Consigna 1:
Contesta estas preguntas con lo que dice el fragmento sobre el sacerdocio:
(a) ¿Qué día de la semana fue aquel día?
(b) ¿Qué le ofrece la carne al aceite?
(c) ¿Qué se sigue derramando sobre la humanidad de quien habla?
Consigna 2:
Escribe la continuación del fragmento sobre el sacerdocio, empezando justo después de su última frase.

Fragmento de página:

=-=-=-=-=

Siete años como sacerdote. Fue un
sábado, el séptimo día de la semana, día que recuerda la alianza primera. El
aceite consagrado bañó mis manos y las hizo brillar. Y oler bien. La piel
estaba húmeda, fresca, joven, vigorosa. Era el inicio de una misión, el sello
de una entrega. El crisma se esparció, generoso y audaz.
Aquella mañana ocurrió algo nuevo,
propiamente indecible. El signo exterior como anuncio de una realidad interior.
El aceite tiene densidad y la carne le ofrece resistencia. Uno se deja
impregnar pero lleva tiempo asimilar toda la unción. Lo mismo ocurre con el sacerdocio.
Soy sacerdote desde el primer instante, lo mismo que un padre. Pero la
identidad crece con los años. Siete años, ¿y qué? No se trata de hacer cosas de
sacerdote sino de serlo hasta la médula. Pienso que algo se avanzó pero el
dilema sigue en pie: el Espíritu se sigue derramando sobre mi humanidad y yo,
aun a mi pesar, demoro la gracia.

=-=-=-=-=

Datos aportados:
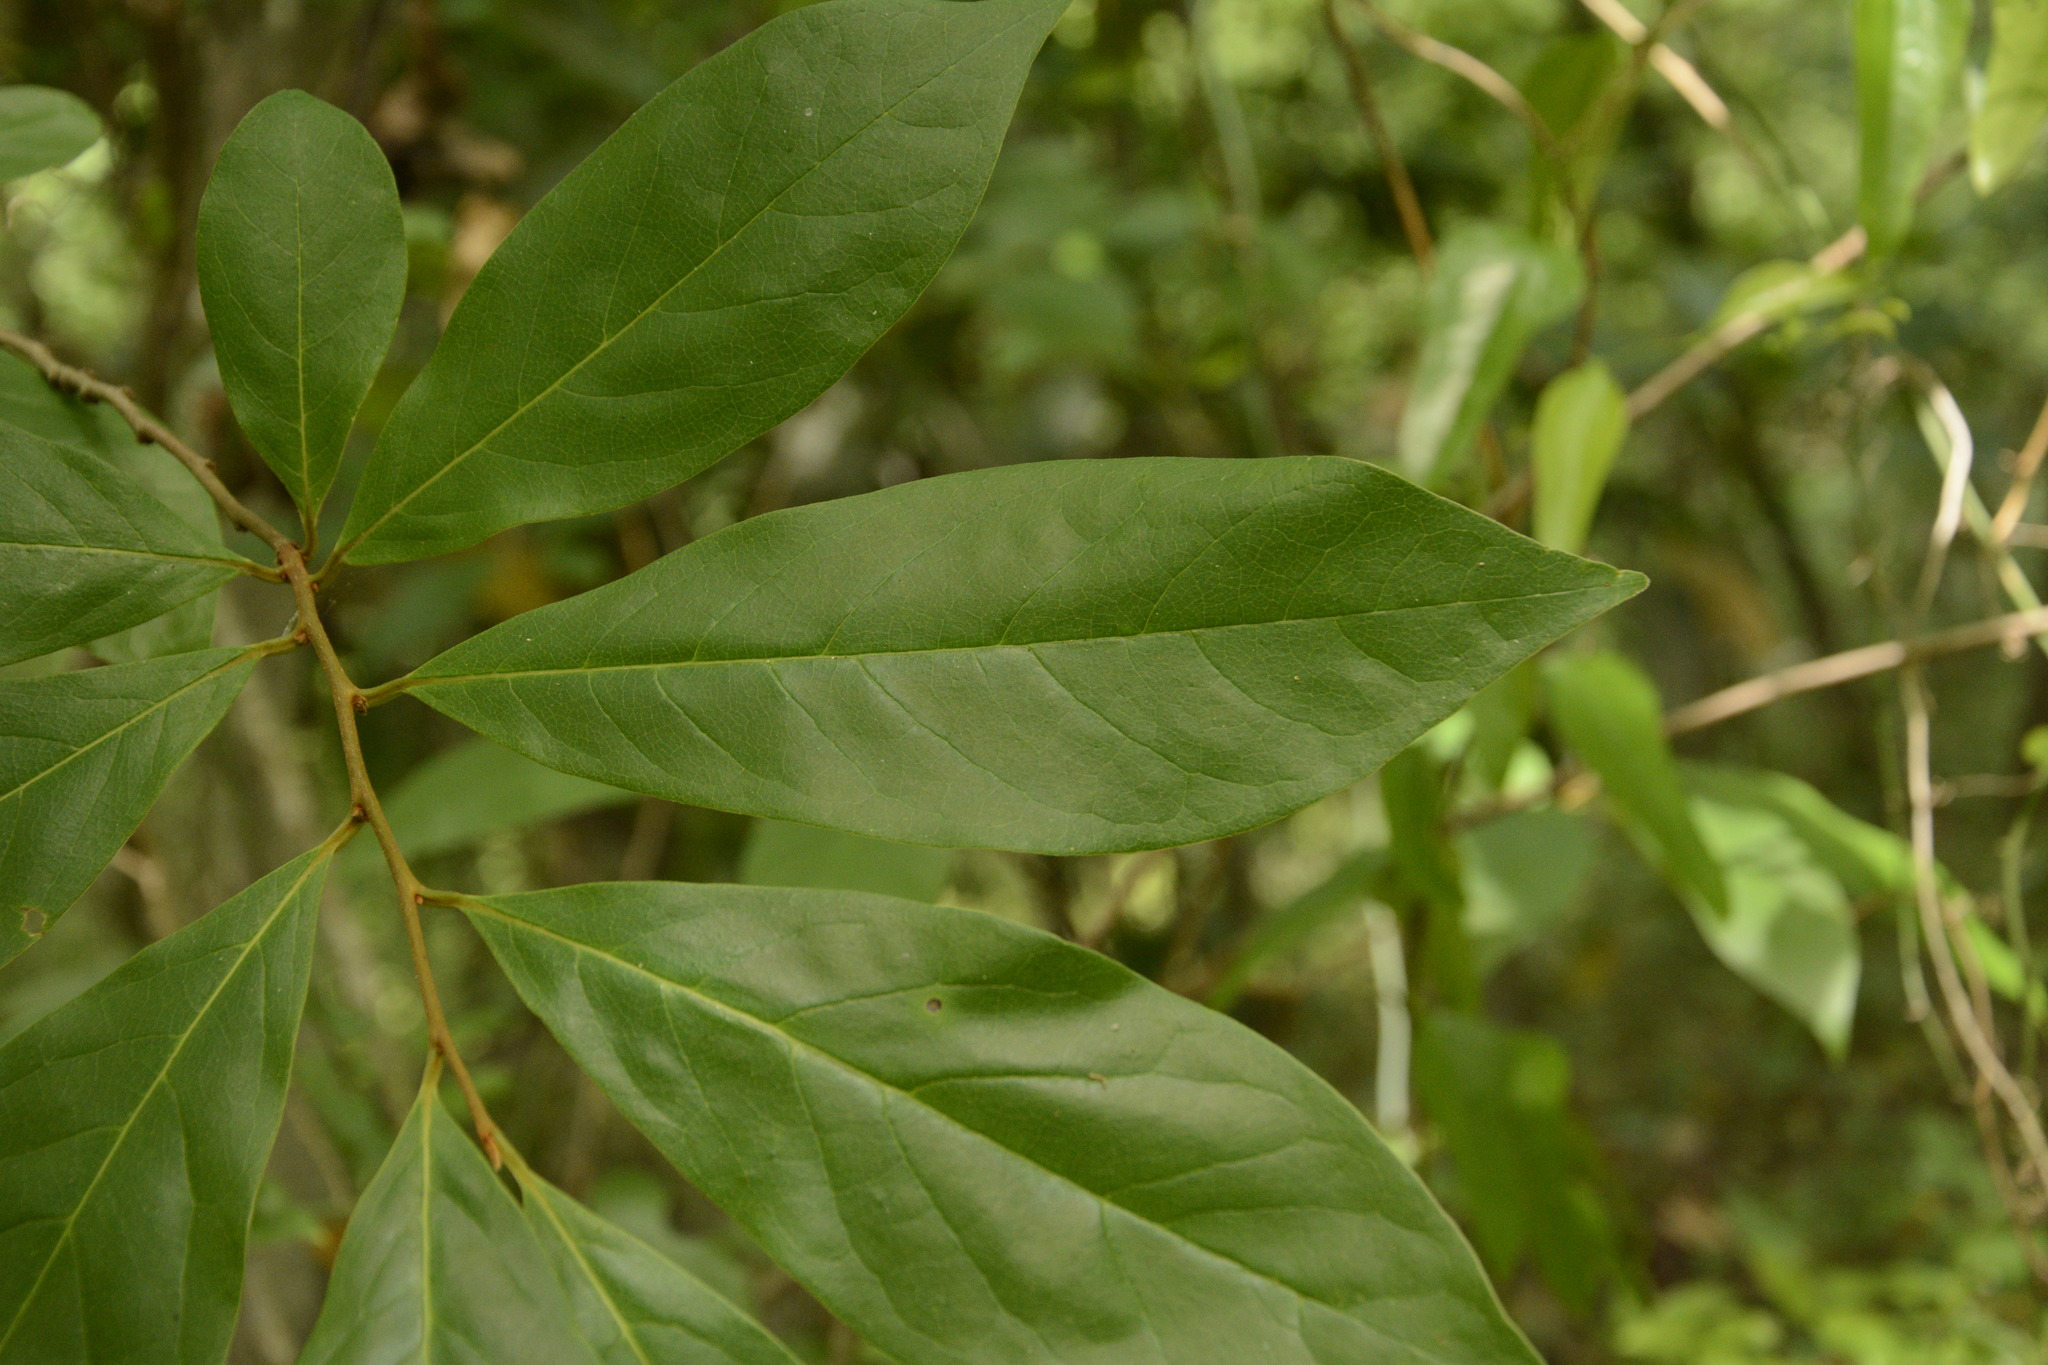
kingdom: Plantae
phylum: Tracheophyta
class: Magnoliopsida
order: Magnoliales
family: Annonaceae
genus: Asimina
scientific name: Asimina parviflora
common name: Dwarf pawpaw
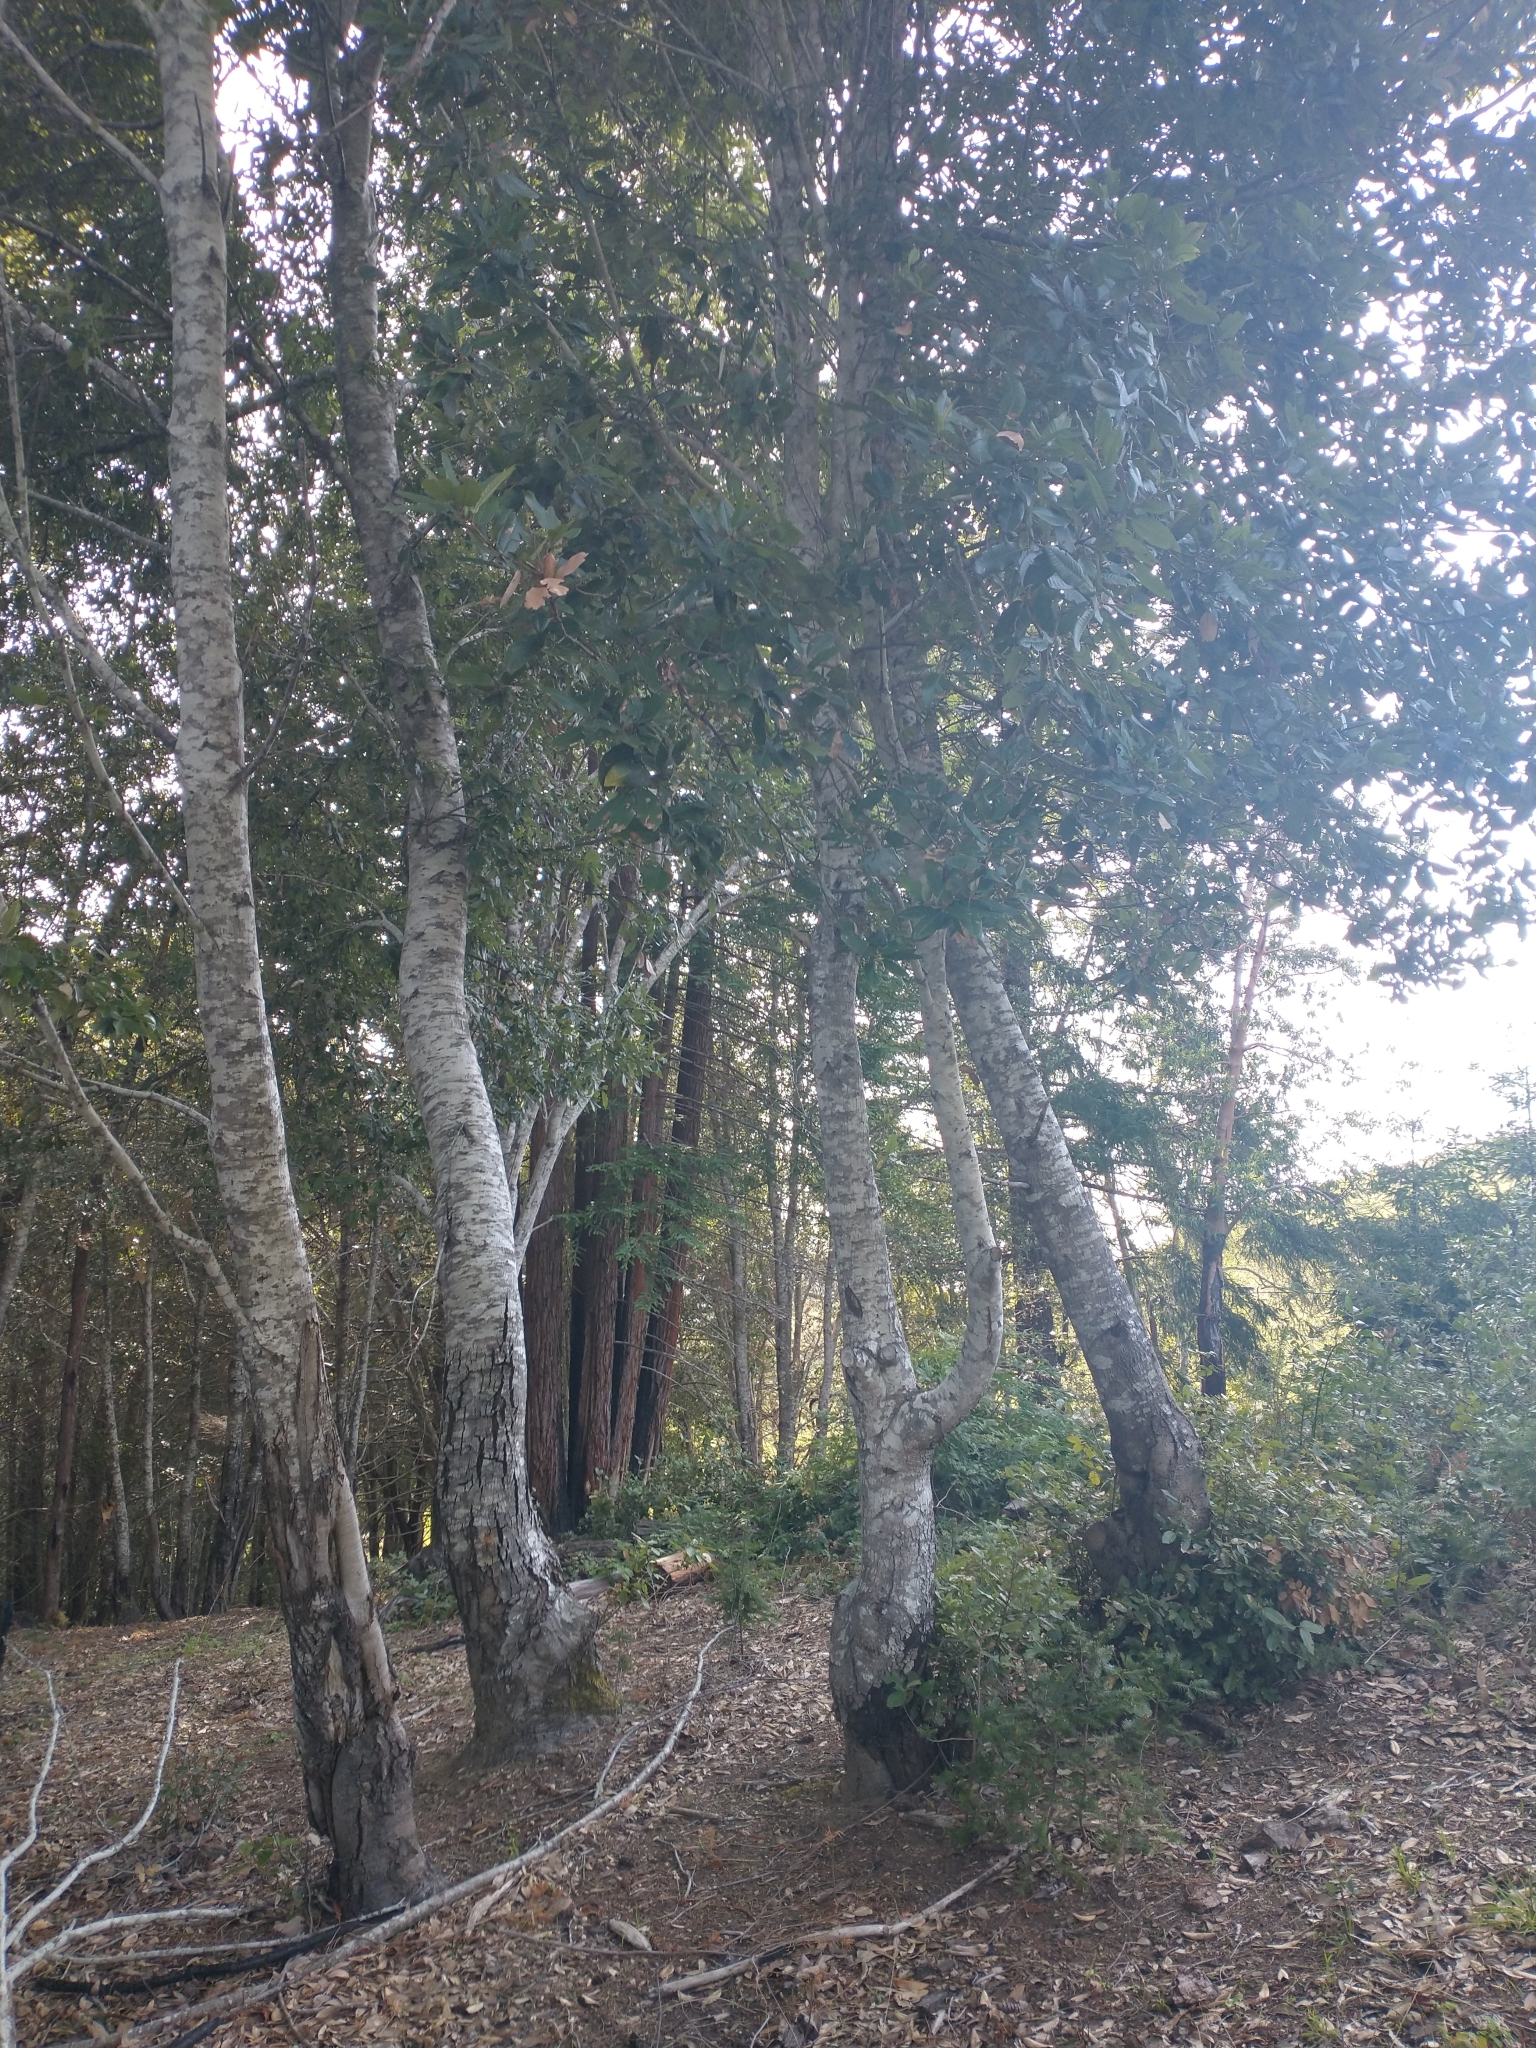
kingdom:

=-=-=-=-=

Respuesta 1:
(a) Un sábado.
(b) Resistencia.
(c) El Espíritu.

Respuesta 2:
Hay quienes ven al cura como un tipo
arriesgado. Pero hoy quiero recordar que el verdaderamente atrevido es Jesús.
Nuestra entrega es nada en comparación con la suya: dejarnos entrar en su
sacerdocio, querer hacerse presente a través de nuestros límites, permitirnos perdonar
y consagrar en Él: Yo te absuelvo… esto
es Mi cuerpo. “¿Quién soy yo…?” (Lc 1,43).
El siete simboliza la plenitud. A siete
años de mi ordenación quiero remitir a Jesús en su sacerdocio desbordante.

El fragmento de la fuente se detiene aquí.